Municipal Tax Review Committee News – May 25

A Report from the Chair of the 2011 Municipal Tax Review Committee,  Michael Rancer

At its May 25 meeting, the Municipal Tax Review Committee began examining possible revenue and expenditure growth trends for the next 5 to 7 years.  The committee has determined, based on data from the past 30 years, that revenue changes from year to year can be very volatile and therefore unpredictable, though longer term trends tend to even out the year to year fluctuation somewhat.  Still, it is not possible to precisely predict most of the city’s revenues sources from one year to the next.

Expenditure trends are much more predictable, and also more under city control.  Though they have grown over the years, and there are unfunded programs, mandates and liabilities awaiting us in the future, the city has more ability to match expenditures to revenues, than the other way around.

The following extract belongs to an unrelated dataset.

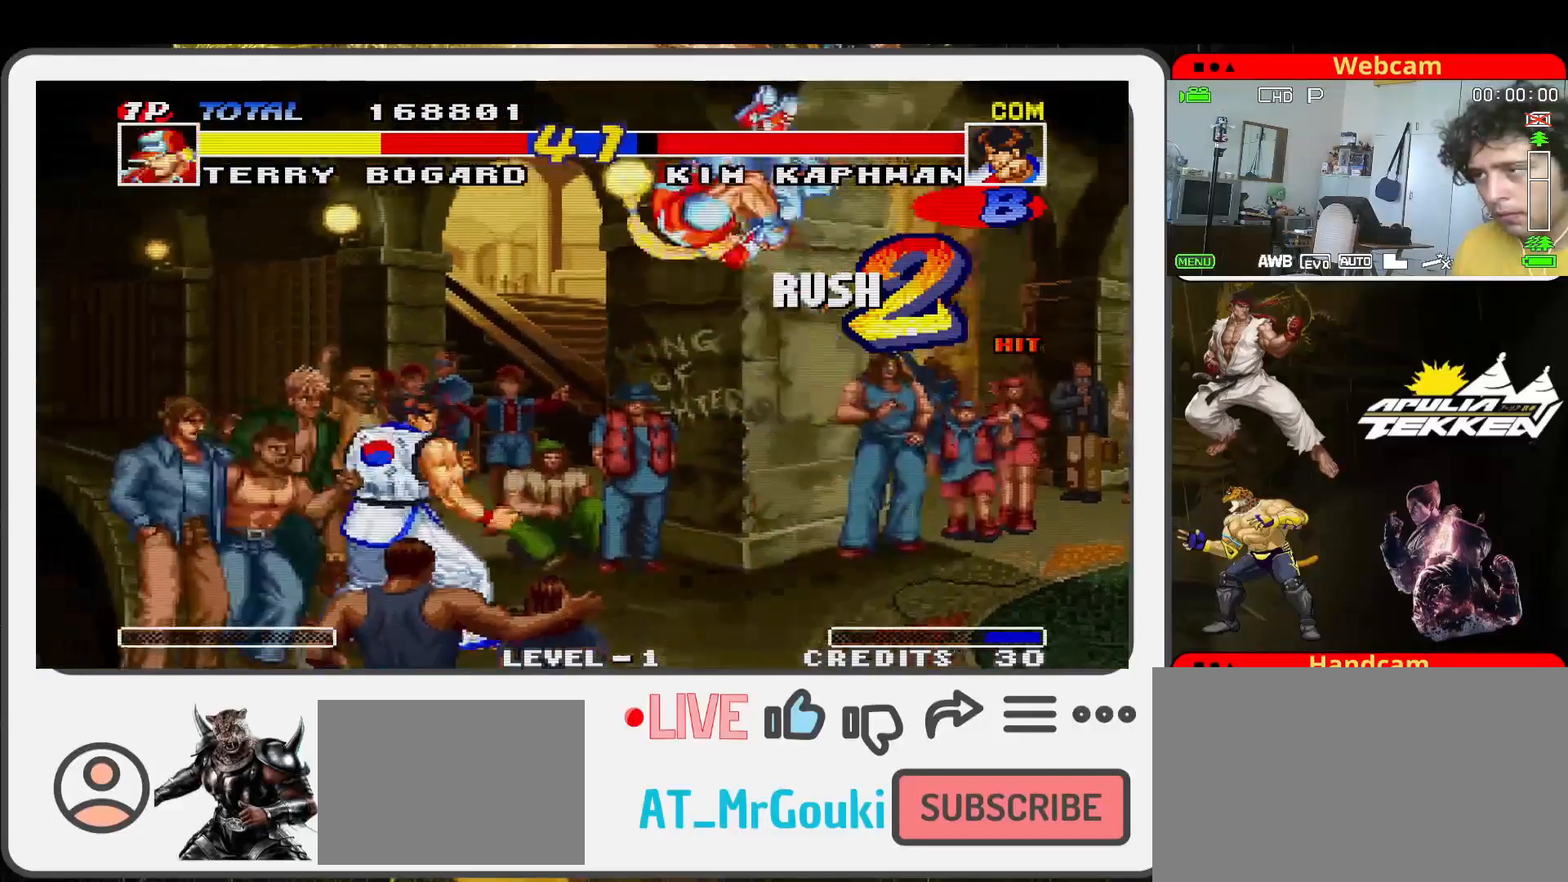
{"dt_ms": 500, "buttons": ["SQUARE", "TRIANGLE"], "left_stick": "down-left", "events": [[67, "left_stick", "center"], [100, "SQUARE", "down"], [200, "left_stick", "down-left"], [267, "TRIANGLE", "down"], [300, "SQUARE", "up"], [333, "left_stick", "down"], [367, "SQUARE", "down"], [433, "TRIANGLE", "up"], [467, "left_stick", "down-left"], [500, "TRIANGLE", "down"]]}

The committee has adopted a tool for modeling possible alternative scenarios for both revenue and expenditures.  Prior to the next meeting (June 8), a small working group will consult with city finance director Mark Bichsel to develop several variations, based on differing assumptions about revenues and expenditures.  The working group will bring those alternatives to the full committee for review and discussion at its next meeting.  This will help the committee to set boundaries for possible tax and spending recommendations to the city council.

Among the factors the committee will review are different growth rates for property taxes and real estate transfer taxes, which are the two largest city revenues, accounting for almost 60% of the resources.  These taxes do well in good times, but slump when the economy weakens, as it has in the last three years.

The committee will also review expenditure commitments and possible changes to growth rates, including assumptions about employee benefits, staffing, salaries, and commitments to new programs such as the swimming pool.

From these analyses the committee will recommend both revenue and spending policies to keep both under control and the budget in balance.  The committee has made no decisions yet about any such policies, pending review of the data.  However, as a working group (rather than deliberative body such as a permanent city commission), informal discussion around the numbers we have seen suggests that many members of the committee have concerns about long-term spending trends.  At the same time, there has been no expressed enthusiasm for significant tax increases.

The committee’s work plan for the remainder of its term is as follows:

  • May 25   Subcommittees report preliminary revenue, expenditure projections (COMPLETED)
  • June 8    Committee reviews consolidated projection, preliminary funding gaps
  • June 22  Committee reviews varying scenarios and assumptions for defining proposed parcel, sewer taxes
  • July 6     Committee finalizes recommendation for proposed taxes, including proposed expenditure policies
  • July 20   Subcommittees complete draft report sections on revenues, operating, capital & sewer expenditures
  • Aug 3     Committee reviews first draft consolidated report
  • Aug 17   Committee reviews second draft consolidated report
  • Aug 31   Committee adopts final report for recommendation to Council

As always the committee invites interested citizens to sit in on our meetings.